What Is Happening in the Lungs

Equine asthma is an allergic, inflammatory disease of the lower airways. When a susceptible horse inhales dust, mold spores, and other fine particles, its airways react with inflammation, excess mucus, and muscle spasm. The airways narrow, trapping air and making it hard to push the breath out. Over time this constant effort can build the visible heave line along the flank.

There are two broad forms. Severe equine asthma, the classic heaves or RAO, causes obvious labored breathing and is most often triggered by stable dust and hay. A milder inflammatory form causes coughing and poor performance without dramatic breathing effort. Older horses with long exposure histories tend toward the severe end.

Recognizing the Signs

  • A chronic cough, often worse when eating hay or starting exercise
  • Nasal discharge, sometimes thick and white or yellow
  • Increased breathing effort and flared nostrils at rest
  • A two-stage push on the exhale, with the belly working to force air out
  • A heave line, the ridge of muscle along the lower flank in advanced cases
  • Exercise intolerance and a general drop in stamina

Signs that clearly worsen with dusty hay or stabling and ease at pasture are a strong clue pointing to equine asthma.

Finding the Triggers

The usual culprits are airborne: dust and mold in hay and bedding, ammonia from urine-soaked stalls, and stale air in poorly ventilated barns. Round bales and dusty arenas are frequent offenders. Most horses flare when stabled and improve outdoors, but a minority have a summer pasture-associated form set off by pollen and outdoor molds, which improves with stabling instead.

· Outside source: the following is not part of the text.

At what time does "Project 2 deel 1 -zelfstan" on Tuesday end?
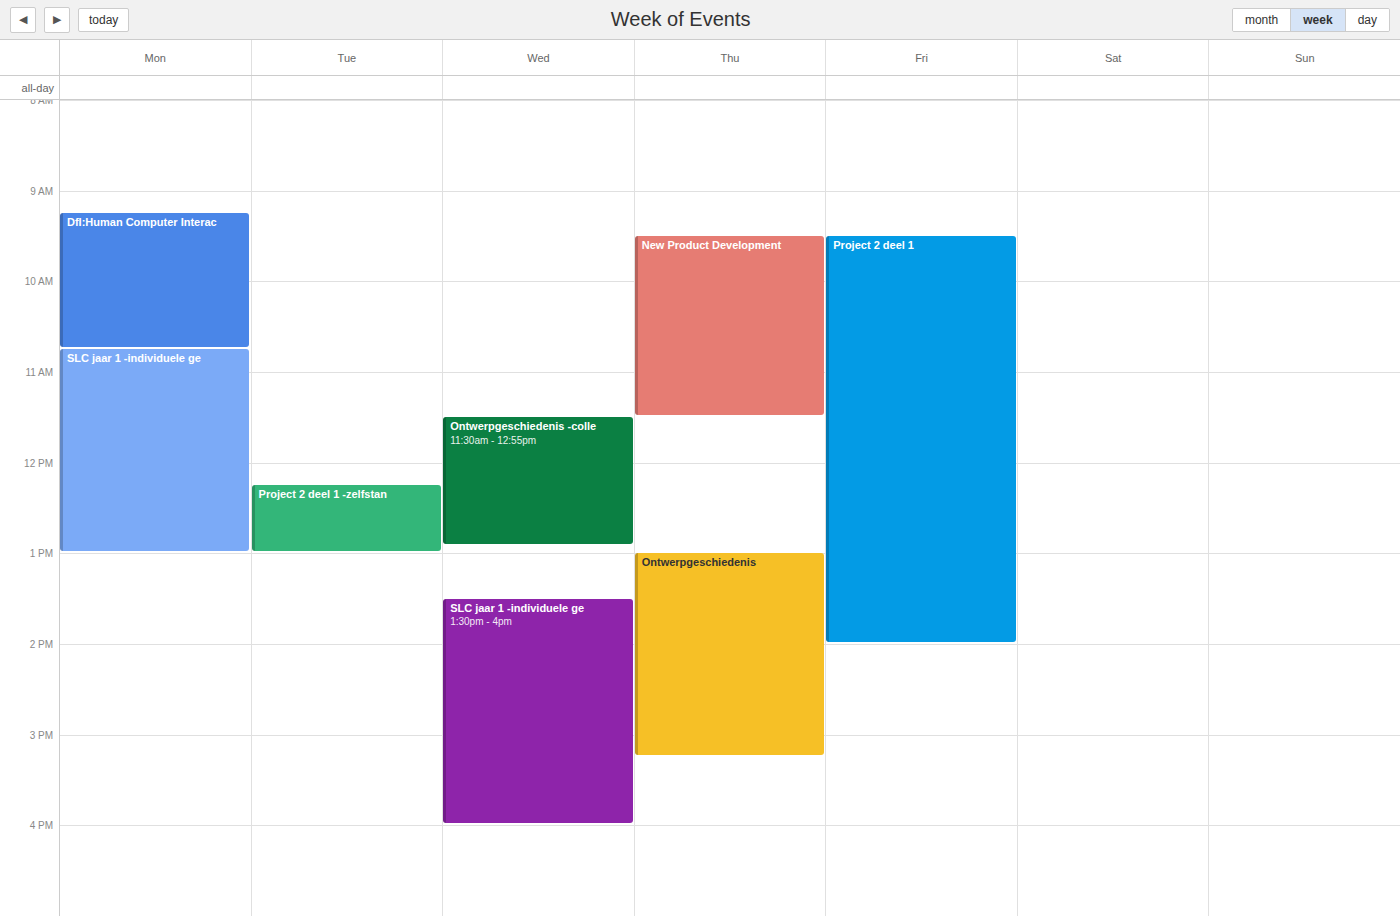
13:00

Working out your individual horse's pattern is the heart of management.

Treatment and Medication

Veterinary treatment pairs environmental change with medication. Corticosteroids reduce airway inflammation and can be given systemically or by inhaler with an equine spacer mask, which targets the lungs while limiting body-wide effects. Bronchodilators open constricted airways and bring quick relief during a flare, though they treat the spasm rather than the underlying inflammation. Severe cases often need a treatment course to break the inflammatory cycle, after which good management keeps signs at bay. Your veterinarian will tailor the plan to your horse's severity.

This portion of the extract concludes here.